Can Azerbaycan’ım, Azeri Türk kardeşlerim, biz Türkler gibi onlarda emperyalist zalim vahşilerin, haydutların, barbarların, eşkıyaların, saldırganların saldırılarına ve işgaline uğradı. Ermenilerin 1991- 1994 yılı saldırıları ile Dağlık Karabağ işgal edildi. O günden beri de hep askeri saldırıları, tacizleri devam etti. Hocalı ile birlikte pek çok köy ve kentlerde katliamlar, soykırımlar yaptılar!
Karabağ, Hazreti Ömer döneminde İslam dinini seçip, Müslüman oldu. On birinci yüzyılda Büyük Selçuklular bölgeyi kontrolleri altına almış. Oğuz Türkleri vatanıdır. Karabağ 1991 yılından beri Ermeni işgali altındadır. Azerbaycan, 1991 yılında SSCB devletinden ayrılınca; askeri, ordusu, silahı, savunma gücü yoktu. Ermenistan, SSCB Rus askeri gücü ile Karabağ bölgesinde katliamlar yaparak işgal etti. Karabağ’da 7 kent ile birlikte 151 köyü işgal ettiler. “Ermenistan’da asker bulundurma yasası çıkararak, Rus ordusu bulundurmaya devam etti. “Ruslarla, Ermenistan stratejik güvenlik antlaşması yaptı. Rusya Federasyonu, Ermenistan’ın garantörü oldu. Ermenistan sınırlarını, Rus askerleri şu anda korumaktadır.” “ Azerbaycan ve Nahcivan ile Türkiye arasında da benzer antlaşma vardır.”
Ermenistan sürekli Azerbaycan topraklarına taciz ateşi, saldırılar yaptı. 2020 yılı Temmuz ayı ortalarında “ Tovuz” stratejik bölgesine saldırı yaprak, pek çok Azeri asker ve komutanlarını şehit etti.
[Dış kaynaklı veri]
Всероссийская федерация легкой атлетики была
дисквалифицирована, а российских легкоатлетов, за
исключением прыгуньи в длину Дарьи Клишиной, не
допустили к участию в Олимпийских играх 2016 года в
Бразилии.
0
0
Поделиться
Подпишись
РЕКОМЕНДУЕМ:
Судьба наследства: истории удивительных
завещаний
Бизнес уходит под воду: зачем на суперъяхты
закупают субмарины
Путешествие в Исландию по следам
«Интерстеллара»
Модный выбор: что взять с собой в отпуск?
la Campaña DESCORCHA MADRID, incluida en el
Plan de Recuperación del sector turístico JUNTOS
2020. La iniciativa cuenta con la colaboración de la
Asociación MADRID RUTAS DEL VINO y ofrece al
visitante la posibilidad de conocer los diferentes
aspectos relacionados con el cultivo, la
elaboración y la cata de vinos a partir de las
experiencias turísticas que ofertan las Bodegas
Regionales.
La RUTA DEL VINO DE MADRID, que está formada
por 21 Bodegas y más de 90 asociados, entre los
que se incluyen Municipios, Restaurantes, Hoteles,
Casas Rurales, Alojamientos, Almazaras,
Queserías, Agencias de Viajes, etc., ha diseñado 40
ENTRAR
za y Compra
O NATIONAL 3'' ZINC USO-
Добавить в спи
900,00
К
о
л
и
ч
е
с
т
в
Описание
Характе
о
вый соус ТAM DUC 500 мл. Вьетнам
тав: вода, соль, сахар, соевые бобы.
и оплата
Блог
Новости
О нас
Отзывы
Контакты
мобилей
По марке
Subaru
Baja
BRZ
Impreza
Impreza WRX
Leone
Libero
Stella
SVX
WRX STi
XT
Saldırılar devam ettirildi.
27 Eylül 2020 günü yine sivil yerleşkelere ateş açtı. Azerilerden bir evden 4 kişi, diğer bir evden 2 kişi şehit edildi. Azerbaycan bunun üzerine karşı atağa geçti. İlk gün 6 köy ile stratejik bir tepeyi aldı. Aradan sekiz gün geçince, 21 yeri işgalden kurtardı. Azeri ordusu cephede ilerliyor. Başarılı oluyor. Ama Ermenilerin ve diğer gâvurların sürekli yaptığı gibi Ermenistan 300 km. menzilli füzelerle “Gence” adlı ikinci büyük kentini ve Bakü’ye 50 km. uzaklıktaki yerleşim yerlerini ve diğer yerleşim yerlerini vuruyor. Sekiz günde 331 konutu- binayı tahrip etti. Sivilleri şehit etti. Bunlar dünyaya gösteriliyor ama dünyada pek çok ülke, Ermeniler gibi sivil yerleri vuran; alçaklıkta, kahpelikte, adiliktedir. Tüm batıl Batılılar savaşta sivil yerleri, kentleri, köyleri, okulları, camileri, pazar yerlerini, hastaneleri vururlar!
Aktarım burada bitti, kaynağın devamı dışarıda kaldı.